Hoje completamos 4 meses desde que Marielle foi assassinada no Rio de Janeiro e até agora seus executores tem tido sucesso na sua missão. Calaram uma voz que falava muito alto lá no morro. Tão alto que não se contentava em gritar de lá que precisava descer até a Câmara pra alguém ouvir o burburinho da favela que virava um rugido na garganta de Marielle.

Um leão incomoda muito gente, mas um leão motivado em defender seu bando incomoda muito mais. Marielle mordia, unhava e lutava com todas as forças para que a mulher, pobre, negra e suburbana tivesse vez e voz. Não porque a mulher, pobre, negra e suburbana deve ter destaque numa “era de mimimi”, mas pelo simples fato de poder exercer seu direito natural de ir e vir, sem pedras, balas e obstáculos no caminho.

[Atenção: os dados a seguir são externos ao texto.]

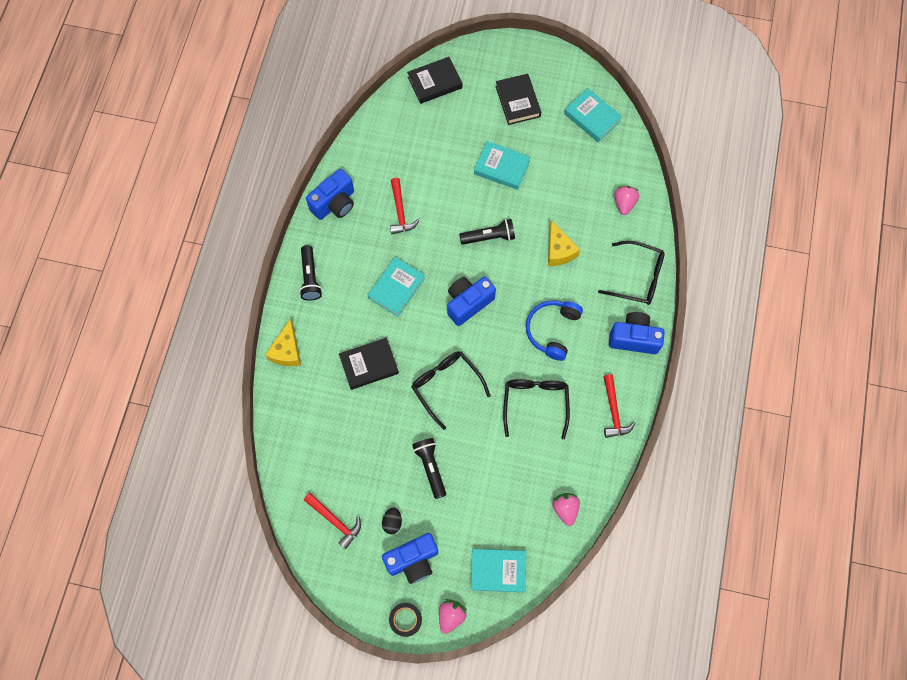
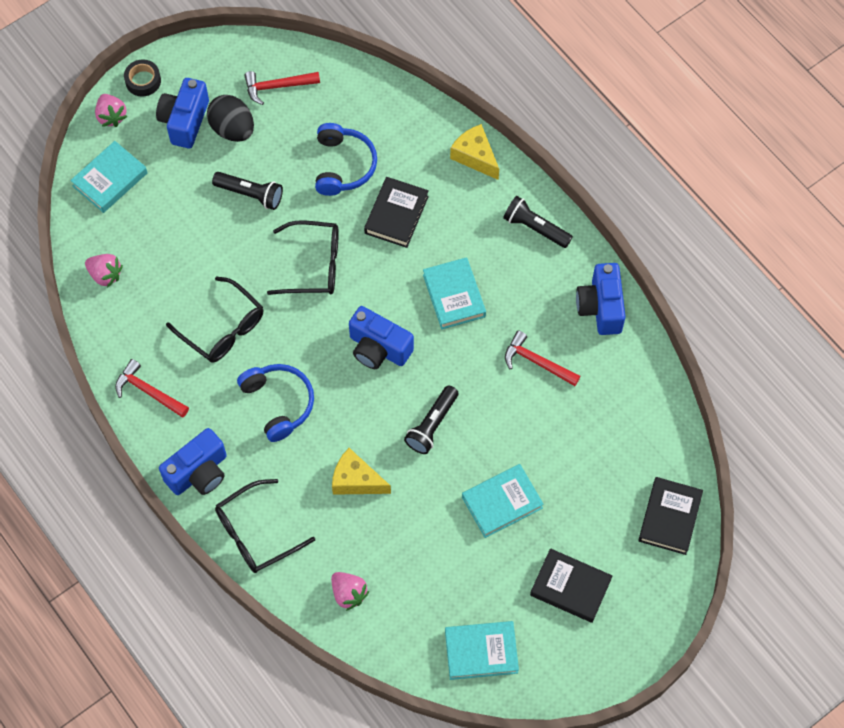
camera: 130 degrees right, 5 degrees down
black egg [382,507,402,534] -> black egg [207,95,254,142], size x1.82
blue camera [447,276,496,326] -> blue camera turned 120 degrees clockwise [349,306,414,369]
none -> blue headphones [315,123,377,196]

Marielle se tem feito presente por todo país, menos nas investigações policiais, que hoje flertam com algum tipo de incompetência orquestrada em ser incompetente.

Mas o que causa espécie em quem acompanha o desenrolar da trama e a seletividade com que a justiça escolhe operar com seleridade. Uma vereadora assassinada, tendo como principal hipótese queima de arquivo, num cenário onde constantemente a polícia, a justiça e todas as instituições públicas são questionadas sobre sua seriedade com o fazer público, nada disso tem sido suficiente para que providencie a resolução do caso.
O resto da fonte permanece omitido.